Wells Fargo’s Consumer Bank Scandal Seeps into Broker Relationships
The troubles at Wells Fargo’s community banking division that led to a $185 million settlement and ongoing probes of the company’s sales and compensation culture appears to be spilling over to wealth managers at Wells Fargo Advisors.
At least some brokers and managers at the broker-dealer, which has more than 15,000 advisors in three channels, said clients have been asking questions about allegations that thousands of Wells staffers opened bank and credit card accounts without customers’ authorization to meet sales goals. Wells settled the charges without admitting or denying guilt.
“This is actually going to cost us business,” said a long-time manager of a Wells Fargo Advisors’ private client branch in the Southwest. “I’m hearing people say for the first time, ‘Oh my gosh, I thought you were different.’”
While no one has closed an account, he said he has received more queries from brokers and customers than at any time since the depths of the financial crisis.
To be sure, the manager is in a sensitive geographic area. About two-thirds of the more than 5,000 employees that Wells has disciplined for the unscrupulous activities were based in the Southwest, Wells Chief Financial Officer John Shrewsberry said Tuesday at a banking conference in New York sponsored by Barclays. (He also said that most were weak performers struggling to meet sales goals.)
Responses from brokers and sales assistants in other parts of the country were more equivocal.

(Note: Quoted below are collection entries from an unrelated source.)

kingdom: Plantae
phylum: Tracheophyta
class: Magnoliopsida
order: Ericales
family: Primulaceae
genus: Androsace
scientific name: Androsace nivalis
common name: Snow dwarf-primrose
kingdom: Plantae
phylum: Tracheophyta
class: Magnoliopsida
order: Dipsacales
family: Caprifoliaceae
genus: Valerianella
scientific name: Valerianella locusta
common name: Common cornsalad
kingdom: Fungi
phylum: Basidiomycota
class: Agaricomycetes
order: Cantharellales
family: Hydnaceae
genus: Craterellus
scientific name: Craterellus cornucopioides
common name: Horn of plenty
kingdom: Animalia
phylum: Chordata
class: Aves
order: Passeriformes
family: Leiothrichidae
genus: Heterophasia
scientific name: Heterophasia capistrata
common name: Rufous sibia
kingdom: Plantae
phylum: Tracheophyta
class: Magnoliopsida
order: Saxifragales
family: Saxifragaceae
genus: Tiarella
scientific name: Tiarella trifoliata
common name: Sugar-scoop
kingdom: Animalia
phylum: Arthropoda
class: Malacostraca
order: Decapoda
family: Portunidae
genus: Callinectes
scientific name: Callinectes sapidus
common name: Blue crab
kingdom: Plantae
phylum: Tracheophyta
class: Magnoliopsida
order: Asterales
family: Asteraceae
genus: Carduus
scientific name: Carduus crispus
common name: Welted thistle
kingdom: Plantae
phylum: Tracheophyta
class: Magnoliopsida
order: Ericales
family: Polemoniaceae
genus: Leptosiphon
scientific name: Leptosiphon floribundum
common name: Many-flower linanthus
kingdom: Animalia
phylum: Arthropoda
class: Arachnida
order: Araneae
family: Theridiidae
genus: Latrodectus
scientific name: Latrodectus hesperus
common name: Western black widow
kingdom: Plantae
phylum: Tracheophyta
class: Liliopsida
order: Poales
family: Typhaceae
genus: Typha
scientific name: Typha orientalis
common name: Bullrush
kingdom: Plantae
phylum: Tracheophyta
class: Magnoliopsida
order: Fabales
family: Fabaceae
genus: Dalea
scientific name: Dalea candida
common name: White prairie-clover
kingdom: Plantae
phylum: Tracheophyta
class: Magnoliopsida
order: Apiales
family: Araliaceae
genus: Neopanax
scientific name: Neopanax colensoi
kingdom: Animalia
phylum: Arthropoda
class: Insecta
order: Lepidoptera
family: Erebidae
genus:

“We’re getting some calls, and it’s a shame,” said one assistant in the Midwest. Another in the Mountain West said a few clients called in the 48 hours after the settlement was announced, but she followed talking points that the bank had sent employees which noted that the issues were not occurring “in the investment area.”
A veteran broker in the West said his office was surprised at the lack of reaction from his upper-net-worth and quasi-institutional clients, although his staff had been prepared to lay blame for the issues on dumb people who have been fired for their actions.
In his discussion at the New York banking conference, Shrewsberry said customer backlash has been surprisingly mild despite the reserves of employees Wells had deployed to monitor complaint lines. The executive was not asked to address issues and reactions in areas outside of Wells’ consumer bank, although the San Francisco-based company has long flaunted its success at cross-marketing products between its bank, investment and asset management businesses.
Wells, however, announced Tuesday that beginning Jan 1, 2017 it is eliminating all product sales goals in retail banking. The announcement does not affect sales goals and incentives in other areas of the bank, a company spokesman said.
The Wealth and Investment Management division that includes Wells Fargo Advisors has historically been more successful than other units in cross-marketing, according to statistics that the bank had published in previous years. In reporting its first-quarter 2015 results, Wells said that wealth sector clients used 10.44 products or services per household, the most of its three businesses.
Most of the problems addressed in last week’s settlement with the Consumer Financial Protection Bureau, the Treasury Department and the City and County of Los Angeles occurred in 2013, Shrewsberry said.
In the first four months of that year, assets referred to brokers and private bankers from the branch system soared 25% from a year earlier, an amount totaling billions of dollars, according to David Carroll, head of the Wealth and Investment Management division. In 2014, he said he was raising pressure among brokers and private bankers to refer their clients to one another to increase sales of loans and mortgages.
About 10% of the $1.2 billion that Carroll’s division generated in 2011 and 2012 came from internal referrals at Wells Fargo, the bank has said.